ECS participates in the control of energy balance and regulates reproductive functions. Objectives: a) To evaluate whether a high fat diet (HFD) intake promotes development of obesity in females CD1 wild type (WT) and cannabinoid receptor type 1 knockout (CB1KO) mice. b) To analyze whether HDF-induced maternal obesity alters gestation, pups development and sensitization to LPS exposure.
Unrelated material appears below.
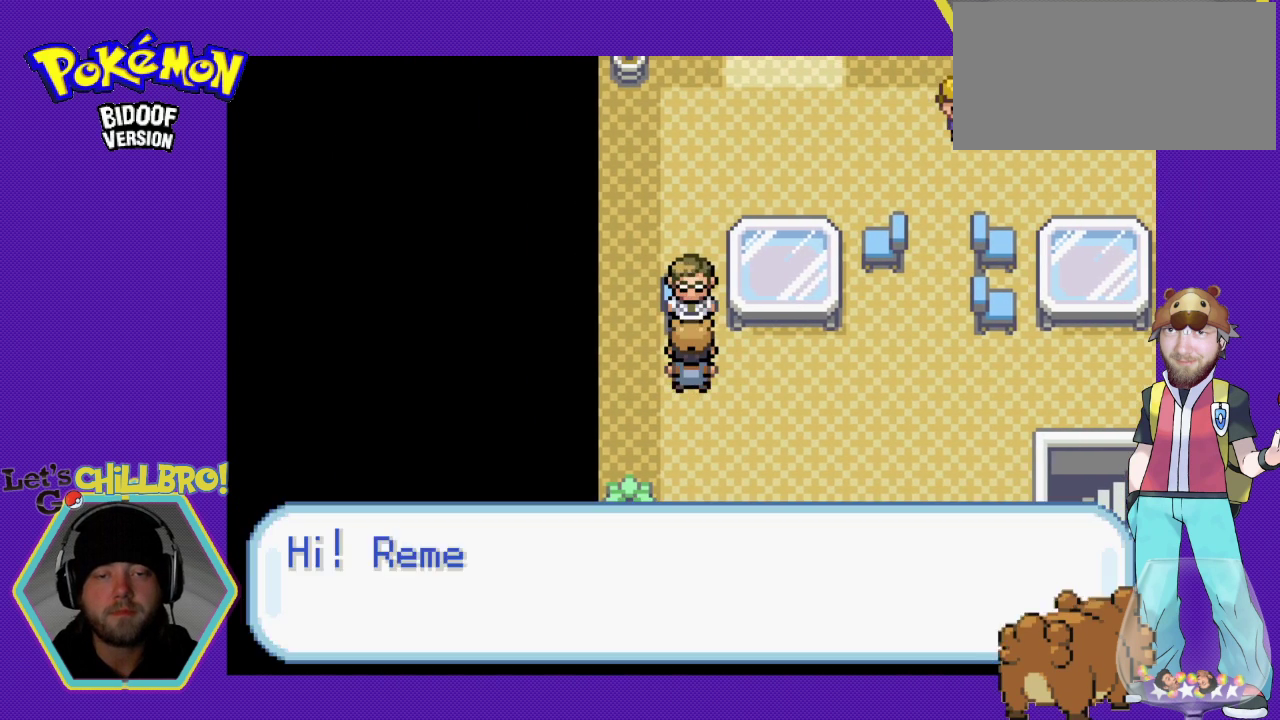
{"buttons": [], "events": []}
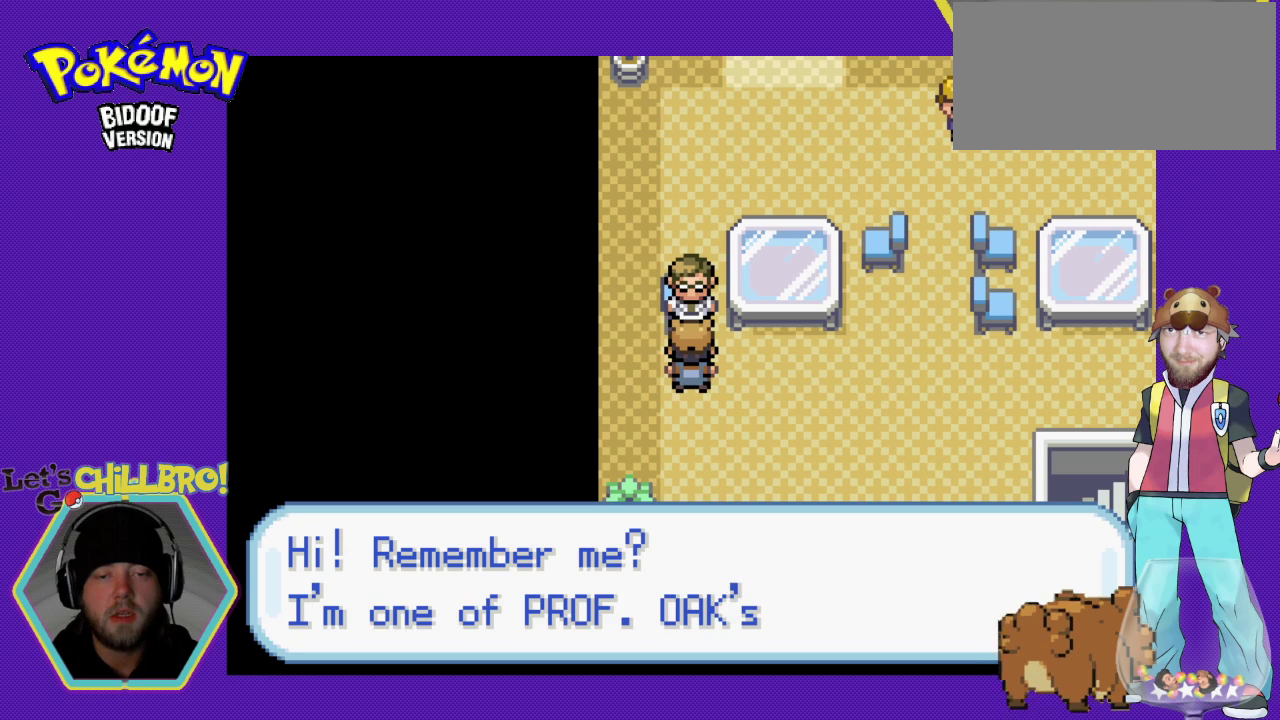
{"buttons": [], "events": []}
Methods: Females CD1 WT and CB1KO mice were fed with standard food (control) or HFD (standard food+30% fat). Animals were weighted and food intake was measured. After 3 months of feeding, abdominal adipose tissue was weighted. Serum glucose and cholesterol levels were also quantified. Obese and control females were paired with control CD1 males. We evaluated pregnancy rate and length and litter size. After delivery, pups were weighted during the lactation period. Additionally, LPS (0.05 µg/g) was administered to 15-day pregnant mice and delivery was registered. Results: Weight-gain was higher in HFD-fed animals than in control and in CB1KO than in WT mice. We did not found differences in the daily intake of kilocalories. Abdominal adipose tissue weight increased in HFD-fed animals, in both WT and CB1KO mice. Additionally, we found an increased in serum cholesterol levels in animals fed with HFD, with higher levels in CB1KO when compared to WT. No differences in pregnancy rate and length or in litter size were found. However, pups born to obese mothers had higher weight-gain during lactation period. Almost 75% of LPS-treated WT mothers presented a defective labor in contrast to 22% in the case of CB1KO mice. Interestingly, when exposed to LPS, up to 50% of the HFD-fed CB1KO mice presented a defective labor. Conclusions: Our results suggest that ECS is involved in the development of maternal obesity, which then has consequences in pups. In addition, obesity sensitized mothers to endotoxin treatment.